Configuring relevancy and field weighting
Relevancy and field weighting determine how product search results are ranked and prioritized in the commerce backend. By adjusting field weights, you can fine-tune how different product attributes influence the search score calculated by Azure AI Search.
This configuration allows you to emphasize more important data, such as product names or brands, and reduce the impact of less critical fields like descriptions.
Working with field weighting
Define field weights to tune relevancy (see example below).
Example weights:
"Weights": {
"Name": 1.1,
"Categories/Name": 1.5,
"Brand/Name": 1.2,
"ArticleNumber": 2,
"Texts/Text1": 1,
"Texts/Text2": 1,
"Texts/Text3": 1,
"ProductIdString": 20
}
Typical use cases
Field weighting allows merchants and developers to shape the search experience by prioritizing certain product data fields.

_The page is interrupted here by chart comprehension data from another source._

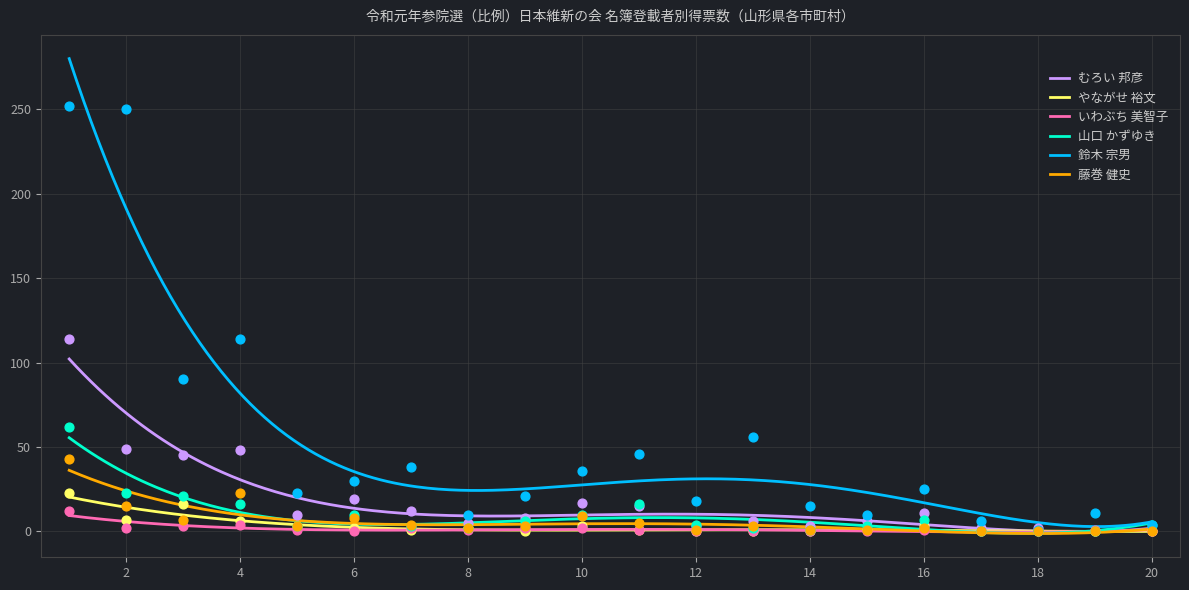

Which series reaches the maximum Y coordinate?

鈴木 宗男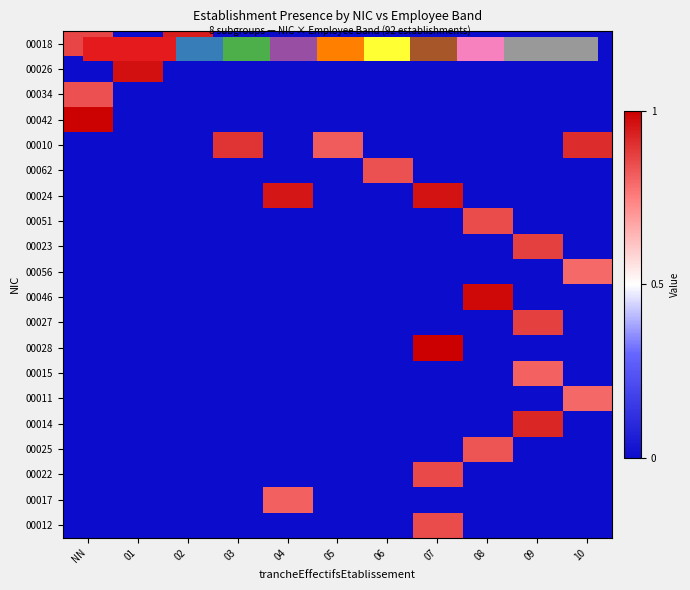

What is the spread (max minus min) of values at 06?

0.8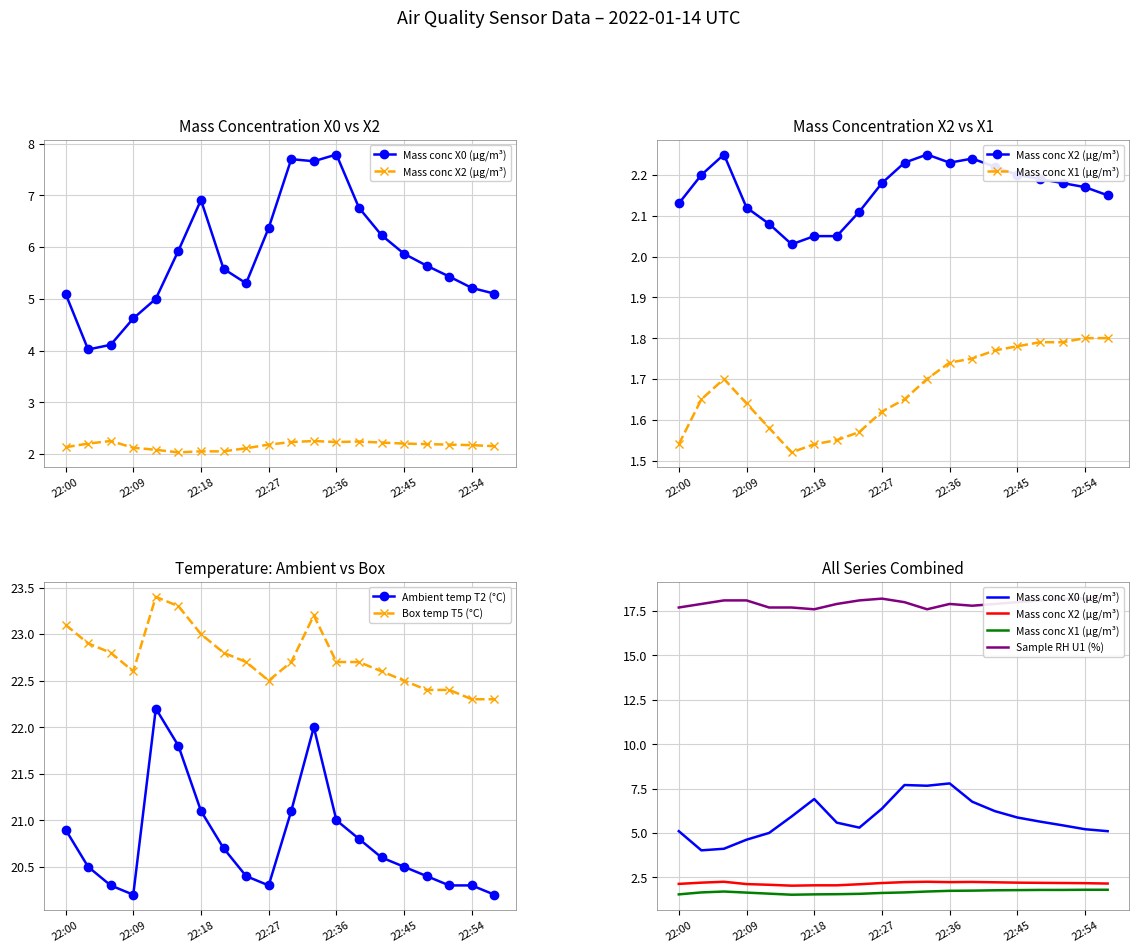

The Box temp T5 (°C) series shows 34.8 at 22:00. True or false?

False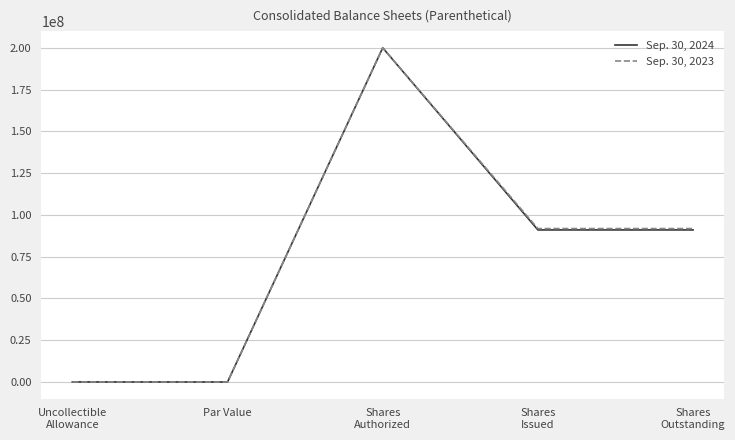

What is the highest value of the Sep. 30, 2023 series?

200000000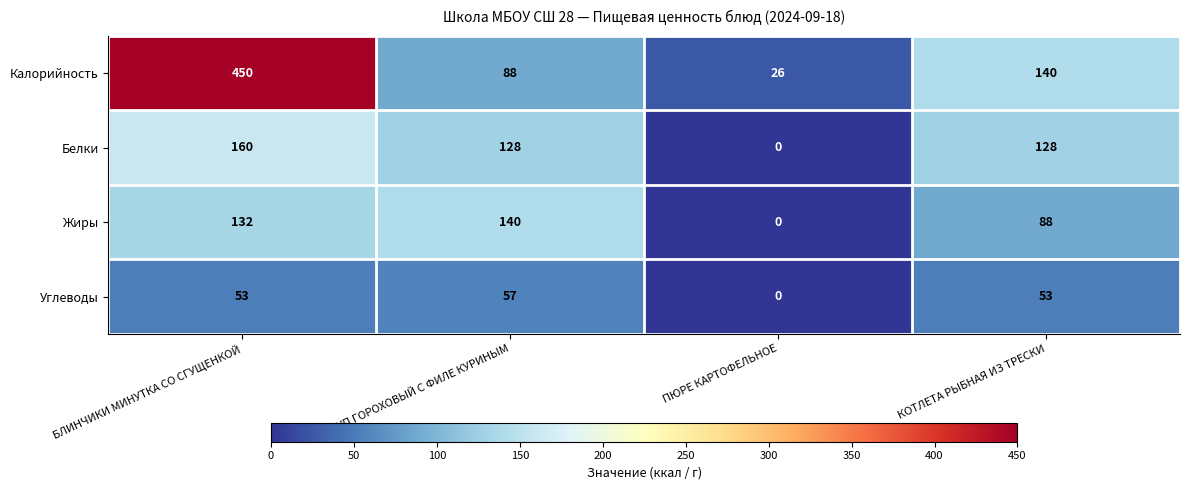

Which series has the widest spread of values?

Калорийность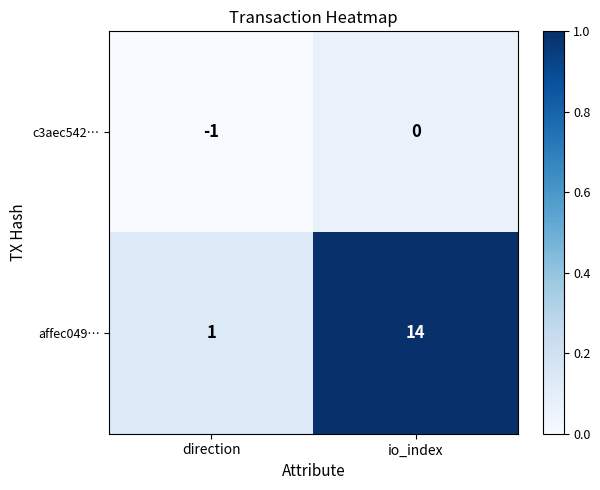

Which category has the lowest value across all series?

direction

1. Prioritizing product name and brand
Give more importance to key identifiers like product name or brand to improve search precision. Examples include:
- Assigning higher weights to product name and brand fields for stronger ranking.
- Ensuring products with matching brand names appear higher in results.
2. Reducing influence of long descriptions
Lowering weights on descriptive fields can help reduce noise in search results. Examples include:
- Decreasing weight for product descriptions to focus on key product attributes.
- Preventing irrelevant matches caused by long or generic text blocks.
3. Testing and adjusting weights
Field weighting can be tuned iteratively to achieve desired relevancy outcomes. Examples include:
- A/B testing different weight values to evaluate impact on result quality.
- Updating weights seasonally or per market to reflect user search behavior.